Kernel method for detecting higher order interactions in multi-view data: An application to imaging, genetics, and epigenetics

Technological advances are enabling us to collect multiple types of data at an increasing depth and resolution while decreasing the labor needed to compile and analyze it. A central goal of multimodal data integration is to understand the interaction effects of different features. Understanding the complex interaction among multimodal datasets, however, is challenging. In this study, we tested the interaction effect of multimodal datasets using a novel method called the kernel method for detecting higher order interactions among biologically relevant mulitview data. Using a semiparametric method on a reproducing kernel Hilbert space (RKHS), we used a standard mixed-effects linear model and derived a score-based variance component statistic that tests for higher order interactions between multi-view data. The proposed method offers an intangible framework for the identification of higher order interaction effects (e.g., three way interaction) between genetics, brain imaging, and epigenetic data. Extensive numerical simulation studies were first conducted to evaluate the performance of this method. Finally, this method was evaluated using data from the Mind Clinical Imaging Consortium (MCIC) including single nucleotide polymorphism (SNP) data, functional magnetic resonance imaging (fMRI) scans, and deoxyribonucleic acid (DNA) methylation data, respectfully, in schizophrenia patients and healthy controls. We treated each gene-derived SNPs, region of interest (ROI) and gene-derivedDNA methylation as a single testing unit, which are combined into triplets for evaluation.

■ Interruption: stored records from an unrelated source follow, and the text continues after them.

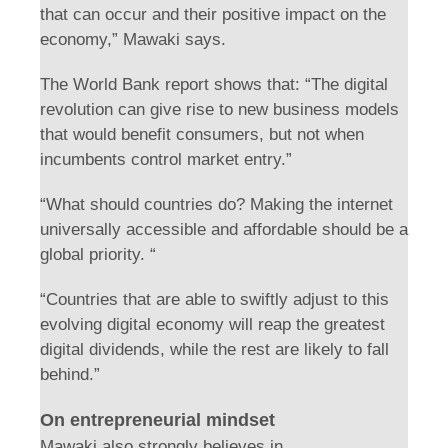
that can occur and their positive impact on the
economy,” Mawaki says.
The World Bank report shows that: “The digital
revolution can give rise to new business models
that would benefit consumers, but not when
incumbents control market entry.”
“What should countries do? Making the internet
universally accessible and affordable should be a
global priority. “
“Countries that are able to swiftly adjust to this
evolving digital economy will reap the greatest
digital dividends, while the rest are likely to fall
behind.”
On entrepreneurial mindset
Mawaki also strongly believes in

In addition, cardiovascular disease risk factors such as age, gender, and body mass index were assessed as covariates on hippocampal volume and compared between triplets. Our method identified 13-triplets (p-values ≤ 0.001) that included 6 gene-derived SNPs, 10 ROIs, and 6 gene-derived DNA methylations that correlated with changes in hippocampal volume, suggesting that these triplets may be important in explaining schizophrenia-related neurodegeneration. With strong evidence (p-values ≤ 0.000001), the triplet (MAGI2, CRBLCrus1.L, FBXO28) has the potential to distinguish schizophrenia patients from the healthy control variations. This novel method may shed light on other disease processes in the same manner, which may benefit from this type of multimodal analysis.